The agents are written in TypeScript + Hono and run as five independent processes, each connected to its own Gensyn AXL node. The mesh consists of five separate nodes (ports 10001–10005). I verified multi-hop routing in practice: node-2 can reach node-5 through node-1 without a direct peer entry.
Deliberation runs through 0G Compute on 0G Galileo using qwen/qwen-2.5-7b-instruct. The originally planned DeepSeek provider is currently unavailable on Galileo, so each agent dynamically discovers an active provider at startup through listService().

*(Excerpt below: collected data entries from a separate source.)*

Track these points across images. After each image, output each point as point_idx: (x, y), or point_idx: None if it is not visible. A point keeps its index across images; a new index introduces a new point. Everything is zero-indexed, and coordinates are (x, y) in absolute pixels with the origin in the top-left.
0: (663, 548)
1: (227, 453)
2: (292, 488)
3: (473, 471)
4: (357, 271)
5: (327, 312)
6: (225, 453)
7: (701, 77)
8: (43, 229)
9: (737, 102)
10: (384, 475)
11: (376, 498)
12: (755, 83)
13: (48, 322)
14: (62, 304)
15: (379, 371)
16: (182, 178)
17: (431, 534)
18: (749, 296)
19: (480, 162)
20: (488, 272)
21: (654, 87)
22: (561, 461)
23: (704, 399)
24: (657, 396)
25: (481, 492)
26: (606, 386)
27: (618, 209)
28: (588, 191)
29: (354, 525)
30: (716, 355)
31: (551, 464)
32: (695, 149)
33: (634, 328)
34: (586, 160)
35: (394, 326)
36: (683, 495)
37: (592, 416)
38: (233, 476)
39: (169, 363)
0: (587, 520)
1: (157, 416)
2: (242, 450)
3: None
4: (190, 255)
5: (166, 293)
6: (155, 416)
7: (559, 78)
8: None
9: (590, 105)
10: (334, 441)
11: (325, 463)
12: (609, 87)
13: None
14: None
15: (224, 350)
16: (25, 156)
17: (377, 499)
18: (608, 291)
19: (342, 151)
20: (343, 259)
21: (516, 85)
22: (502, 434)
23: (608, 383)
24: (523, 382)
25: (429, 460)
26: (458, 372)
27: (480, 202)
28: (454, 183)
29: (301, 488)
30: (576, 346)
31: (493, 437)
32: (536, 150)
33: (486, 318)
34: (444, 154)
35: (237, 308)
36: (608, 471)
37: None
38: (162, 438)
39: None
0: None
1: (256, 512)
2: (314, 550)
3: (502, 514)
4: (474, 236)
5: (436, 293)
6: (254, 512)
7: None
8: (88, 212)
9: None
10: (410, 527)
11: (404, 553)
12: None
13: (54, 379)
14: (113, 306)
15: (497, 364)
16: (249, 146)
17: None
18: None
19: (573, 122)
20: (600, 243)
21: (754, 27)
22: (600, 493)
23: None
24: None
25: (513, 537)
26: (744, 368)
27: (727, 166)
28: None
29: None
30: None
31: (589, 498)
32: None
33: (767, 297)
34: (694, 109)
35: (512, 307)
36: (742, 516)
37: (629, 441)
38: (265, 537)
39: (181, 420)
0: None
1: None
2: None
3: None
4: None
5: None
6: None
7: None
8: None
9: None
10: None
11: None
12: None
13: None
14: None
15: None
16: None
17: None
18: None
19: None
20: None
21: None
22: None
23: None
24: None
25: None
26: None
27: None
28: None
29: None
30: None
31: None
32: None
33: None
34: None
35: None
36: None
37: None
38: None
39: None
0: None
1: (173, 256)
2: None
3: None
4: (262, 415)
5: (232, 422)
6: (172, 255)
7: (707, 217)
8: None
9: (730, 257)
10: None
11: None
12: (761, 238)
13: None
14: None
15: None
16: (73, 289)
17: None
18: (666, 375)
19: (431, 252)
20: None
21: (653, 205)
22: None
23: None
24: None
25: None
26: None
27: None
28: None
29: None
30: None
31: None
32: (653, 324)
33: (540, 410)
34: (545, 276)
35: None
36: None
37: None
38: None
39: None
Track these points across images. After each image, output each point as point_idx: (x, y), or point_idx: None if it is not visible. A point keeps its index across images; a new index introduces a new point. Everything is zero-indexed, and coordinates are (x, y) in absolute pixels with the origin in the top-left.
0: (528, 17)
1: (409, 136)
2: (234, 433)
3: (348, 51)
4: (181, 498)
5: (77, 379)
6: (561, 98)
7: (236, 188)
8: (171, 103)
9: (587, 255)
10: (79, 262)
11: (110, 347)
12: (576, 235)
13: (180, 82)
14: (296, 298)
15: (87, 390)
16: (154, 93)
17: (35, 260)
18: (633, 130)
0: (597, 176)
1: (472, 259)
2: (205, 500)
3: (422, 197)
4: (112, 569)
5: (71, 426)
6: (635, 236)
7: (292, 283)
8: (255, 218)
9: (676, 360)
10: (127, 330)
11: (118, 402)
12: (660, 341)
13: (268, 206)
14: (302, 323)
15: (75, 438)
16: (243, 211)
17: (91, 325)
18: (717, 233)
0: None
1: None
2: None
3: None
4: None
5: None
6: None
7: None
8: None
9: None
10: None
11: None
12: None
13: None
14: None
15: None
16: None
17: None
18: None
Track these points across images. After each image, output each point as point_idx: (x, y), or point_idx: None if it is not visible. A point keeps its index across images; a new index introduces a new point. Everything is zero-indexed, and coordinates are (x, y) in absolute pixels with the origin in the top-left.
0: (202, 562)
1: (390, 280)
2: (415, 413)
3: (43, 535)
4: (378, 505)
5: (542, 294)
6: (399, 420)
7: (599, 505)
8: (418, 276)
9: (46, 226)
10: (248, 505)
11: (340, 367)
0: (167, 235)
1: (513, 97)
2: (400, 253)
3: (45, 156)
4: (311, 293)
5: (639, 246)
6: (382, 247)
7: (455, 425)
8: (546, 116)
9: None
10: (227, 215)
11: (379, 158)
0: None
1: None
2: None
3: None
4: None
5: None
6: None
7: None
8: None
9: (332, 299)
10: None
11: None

Cold-start provider limits were a real issue, so I added 429-aware exponential backoff at 500ms, 1.5s, and 4s before falling back to a local Ollama instance. That fallback is what keeps the swarm responsive even when a remote provider is temporarily slow.
Each agent also writes working memory into 0G Storage KV. Stream IDs are salted by DAO address so multiple deployments do not collide. Writes are intentionally fire-and-forget, wrapped in a 45-second timeout, so a slow indexer never blocks deliberation or vote submission.
The voting layer uses five separate funded wallets, one per agent. Those wallets submit the five anonymous proofs. The deployer wallet signs none of the vote transactions, which means the on-chain transaction graph cannot directly link deployment authority to any individual vote.
The frontend is built with Next.js 16, React 19, and Tailwind v4. I designed it as a Sidereus Nuncius observatory: vellum-style panels, astronomical diagrams, a night-sky palette, and animated persona-stars.
It subscribes directly to ProofVerified and ProposalResolved events from 0G Galileo. As votes arrive, the UI streams each agent’s reasoning into the Voces panel. When quorum is reached, the verdict overlay (APPROVE or REJECT) triggers automatically.
On the warm path, this resolves in roughly 45 seconds end-to-end, which is exactly what happens in proposal resolution.
The /api/propose route is intentionally best-effort. It always submits openProposal() on-chain first, then attempts to fan the proposal out across the local AXL mesh.
That means the system still works even if the mesh is temporarily unavailable, for example, on a public deployment where the local agent network is unreachable. In that case the API returns fanout.skipped: true, while the proposal remains live on-chain until agents pick it up.